The key equity benchmarks ended with major losses on Friday, extending their decline for the third consecutive day. Market sentiment remained under pressure amid persistent selling by foreign institutional investors (FIIs), a sharp rise in crude oil prices, and escalating geopolitical tensions as the Middle East conflict entered its 14th day. Brent crude hovered around the $100-per-barrel mark, adding to investors’ concerns and further dampening market confidence. The Nifty ended below the 23,200 level.
In the barometer index, the S&P BSE Sensex slumped 1,470.50 points or 1.93% to 74,563.92. The Nifty 50 index plummeted 488.05 points or 2.06% to 23,151.10. In three consecutive trading sessions, the Sensex dropped 4.65% while the Nifty fell 4.57%.
The broader market underperformed the key equity indices. The BSE 150 MidCap index tumbled 2.61% and the BSE 250 SmallCap index fell 2.67%. The market breadth was weak.
The NSE's India VIX, a gauge of the market's expectation of volatility over the near term, advanced 5.23% to 22.65.
Among the sectoral indices, the Nifty FMCG index (down 0.55%), the Nifty Realty index (down 1.35%) and the Nifty IT index (down 1.72%) outperformed the Nifty 50 index.
Meanwhile the Nifty Metal index (down 4.82%), the Nifty PSU Bank index (down 3.72%) and the Nifty Auto index (down 3.60%) underperformed the Nifty 50 index.
Numbers to Track:
The yield on India's 10-year benchmark federal paper rose 0.19% to 6.682 compared with previous session close of 6.669.
In the foreign exchange market, the rupee edged lower against the dollar. The partially convertible rupee was hovering at 92.4350 compared with its close of 92.2500 during the previous trading session.
MCX Gold futures for 2 April 2026 settlement shed 0.54% to Rs 159,400.
The US Dollar Index (DXY), which tracks the greenback's value against a basket of currencies, was up 0.42% to 100.17
The United States 10-year bond yield fell 0.05% to 4.274.
In the commodities market, Brent crude for May 2026 rose 4 cents, or 0.04%, to $100.50 a barrel.
Global Markets:
Dow Jones futures are up by 104 points, signaling a positive start for US stocks today.
European markets traded lower on Friday as investors continued to weigh the ongoing conflict in the Middle East and its lasting impact on growth.

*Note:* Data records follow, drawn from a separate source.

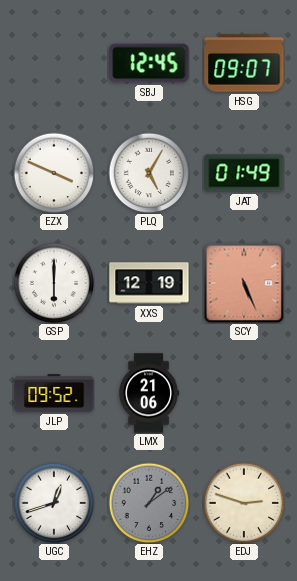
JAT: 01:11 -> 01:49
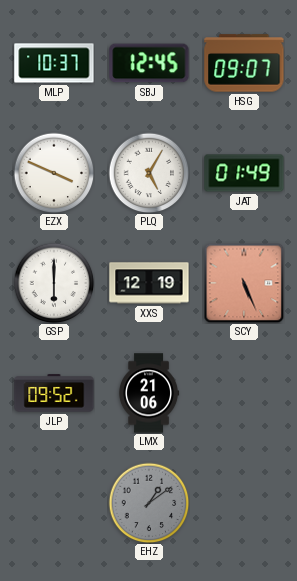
MLP: none -> 10:37
UGC: 12:42 -> none
EDJ: 2:48 -> none
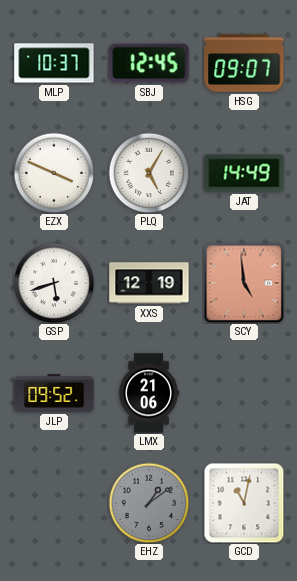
JAT: 01:49 -> 14:49
GSP: 6:00 -> 5:42
SCY: 5:26 -> 4:59
GCD: none -> 11:02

Asian markets ended in the red on Friday as oil prices soared on renewed fears that a prolonged conflict in the Middle East could further crimp energy supplies, stoking fears of a global economic downturn.
Iran’s new Supreme Leader Mojtaba Khamenei said in a late Thursday speech that the Strait of Hormuz, a vital artery for global oil trade, should remain shut and that Tehran could open other fronts in the war if the conflict persists.

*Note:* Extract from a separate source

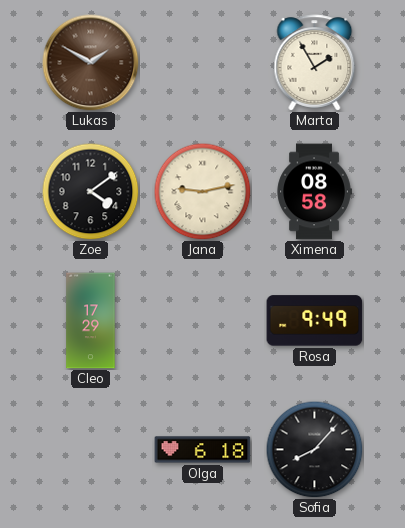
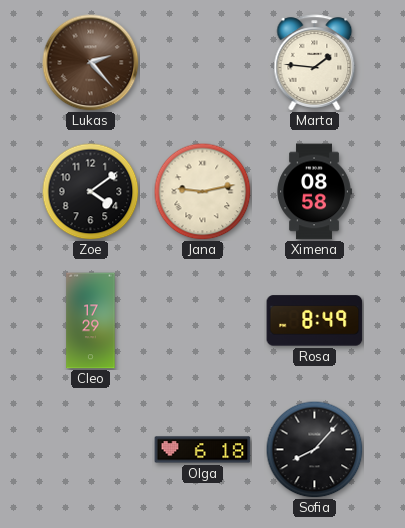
Lukas: 1:50 -> 2:23
Marta: 1:55 -> 1:46
Rosa: 9:49 -> 8:49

International benchmark Brent crude jumped 9.22% to close at $100.46 per barrel on Thursday. It was the first time Brent closed above $100 since August 2022. U.S. West Texas Intermediate futures rose 9.72% to settle at $95.73.
Oil prices are likely to remain elevated in the near term as investors price in the risk of a prolonged Middle East conflict, media report said.
U.S. President Donald Trump has sought to downplay the rise in oil prices, saying that the U.S., as the world’s largest oil producer, stands to benefit from higher oil prices, while stressing that his priority would be blocking Iran from obtaining nuclear weapons.
Treasury Secretary Scott Bessent said Thursday night that the U.S. would temporarily allow the purchase of sanctioned Russian crude that is already at sea to stabilize energy markets, while framing the price spike as a "temporary disruption.”
Overnight in the U.S., major stock indexes notched closing lows for 2026, with the Dow Jones Industrial Average falling nearly 740 points to settle below 47,000 for the first time this year.
The S&P 500 shed 1.5% to end the session at 6,672.62, while the Nasdaq Composite lost 1.8% to close at 22,311.98.